Orígenes afirmou a importância da recepção da eucaristia, o corpo do Senhor. Nada se perdesse, uma vez que a eucaristia era dada nas mãos de modo que nenhuma migalha caísse no chão ao receber o corpo de Cristo[10]. O padre alexandrino também disse a respeito da presença de Cristo sob as espécies eucarísticas. Tendo presente a multiplicação dos pães em Mateus que Jesus após ter curado doentes, os deu para eles, para que recuperada a saúde, tomassem participantes dos pães da benção espiritual (Mt 14,14-21)[11].

O pão e o vinho, a Palavra do Verbo de Deus

Orígenes também dizia que o pão que o Verbo de Deus na carne confessou de ser seu corpo é a palavra que alimenta as almas, palavra que procede dele e pão proveniente do pão celestial que foi posto sobre a mesa. O vinho que o Verbo de Deus confessa de ser seu sangue, é a Palavra que apaga a sede e sacia os corações das pessoas que o tomam, bebida de salvação[12].

Tertuliano e Orígenes foram importantes na Igreja antiga e dão luzes à atualidade por serem pessoas de comunidades vivas que atuaram como protagonistas da Palavra de Deus, seguindo o Evangelho de Jesus Cristo, dando valor aos pensamentos sociais e eucarísticos, porque um não estava desligado do outro. A fé em Cristo nas espécies do pão e do vinho consagrados, na pessoa que os recebia impulsionava-a às obras de caridade com as pessoas necessitadas e pobres na família, na comunidade e na sociedade.

[1] Cfr. Tertulliano. Liber de Patientia, PL 1,1260ss. In: Giordano Frosini. Il pensiero sociale dei Padri. Brescia, Queriniana, 1996, pg. 58.

[2] Cfr. Tertuliano. Apologético, 39-2-3. São Paulo, Paulus, 2021, pg. 150.

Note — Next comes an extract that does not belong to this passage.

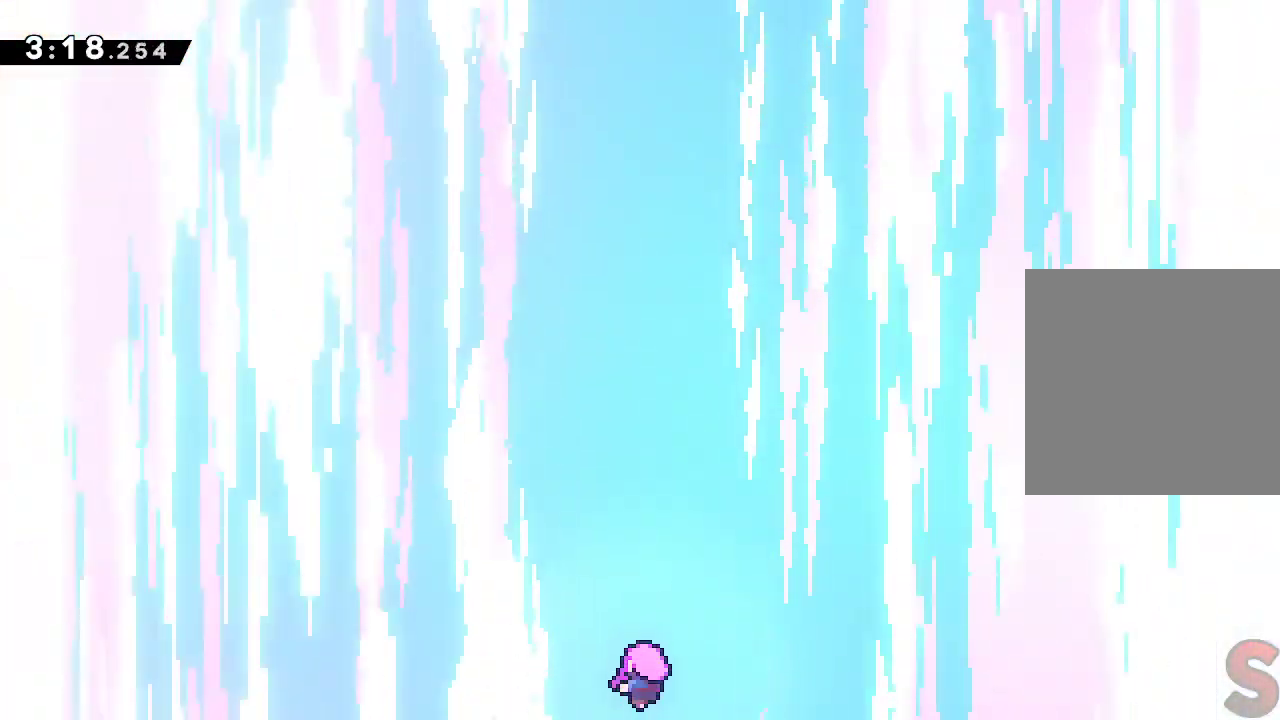
{"buttons": [], "left_stick": "center", "events": []}
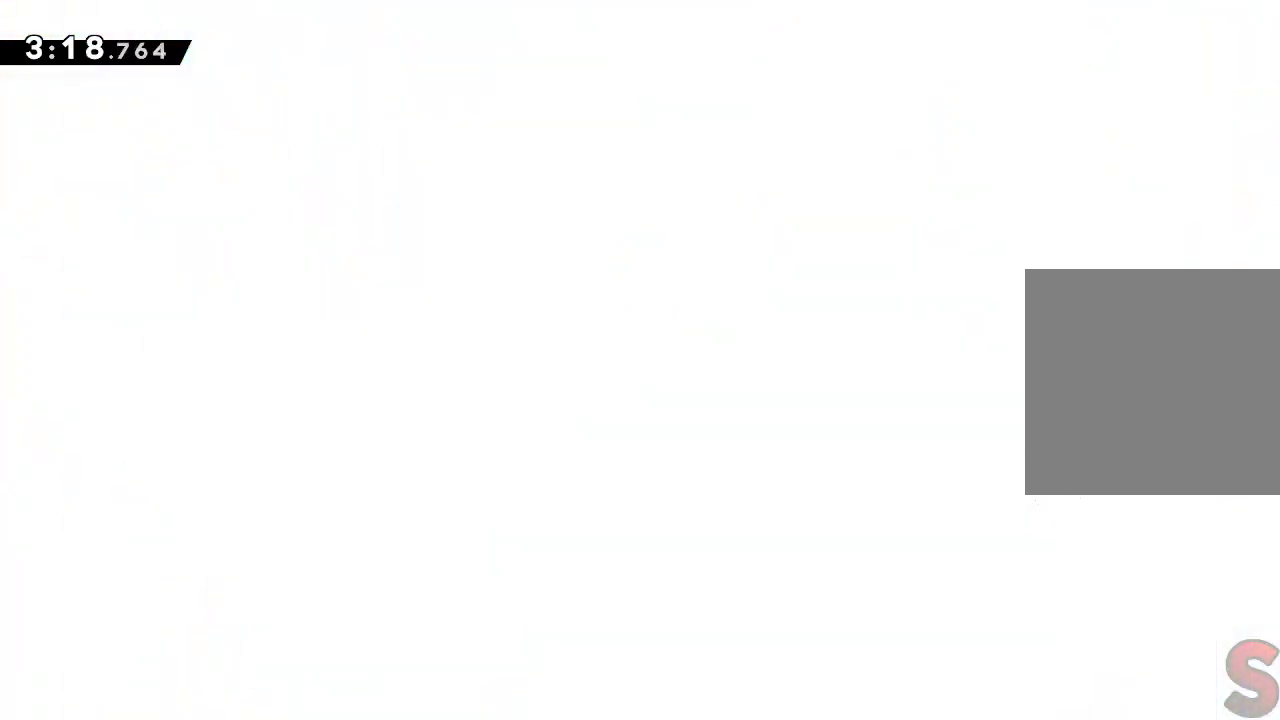
{"buttons": [], "left_stick": "center", "events": []}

[3] Cfr. Tertulliano. Liber de Patientia,..  In:: Idem, pg. 59.

[4] Cfr. Tertulliano. Gli Spettacoli, cap. 13, PL 1, 646B. In: Gerardo di Nola. Monumenta Eucharistica. La Testimonianza dei Padri della Chiesa. Vol. 1, Sec. I-IV. Roma, Edizioni Dehoniane, 1994, pg. 119.

[5] Cfr. Idem, La prescrizione degli eretici, cap. 36, 4-5; A. Kroymann, CSEL 70, 46 70; PL 1,4B. In: Idem, pgs. 120-121.

[6] Cfr. Idem, La Preghiera, cap. 6; PL 1, 1160 A -1161 A. In: Idem, pg. 121.

[7] Cfr. Idem. La risurrezione deei morti, cap. 8, 1-3; Kroymann, CSEL, 47,3, p. 36ss; PL 2, 806°-B. In: Idem, pgs. 130-131.

[8] Orígenes. Contra Celso, Livro Primeiro, 4. São Paulo, Paulus, 2004, pgs. 43-44.

[9] Cfr. Idem, Livro Terceiro, 62, pg. 259.

[10] Cfr. Origene. Omelie sull´Esodo, Omelia 13,3, Baehrens, GCS 29, Origenes Werke 6, 274; PG 12, 391 A-B. In: Idem, pg. 163.

[11] Cfr. Idem. Commento a Matteo, X,25; Klostermann, GCS 40. Origenes Werke 10,34, 13-20; PG 13, 901D-904 A. In: Idem, pg. 170.

[12] Cfr. Idem, Commento a Matteo, X, 85, Mt 26, 26ss: Klostermann, 196ss: PG 13, 1734 A-1735A. In: Idem, pg. 173.